Retype the complete listing exactly as it appears.

++++ Information supplied

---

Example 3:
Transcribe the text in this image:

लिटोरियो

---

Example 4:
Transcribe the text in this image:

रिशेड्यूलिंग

++++++++

Response to this task =>
---

Example 3:
Transcribe the text in this image:

लिटोरियो

---

Example 4:
Transcribe the text in this image:

रिशेड्यूलिंग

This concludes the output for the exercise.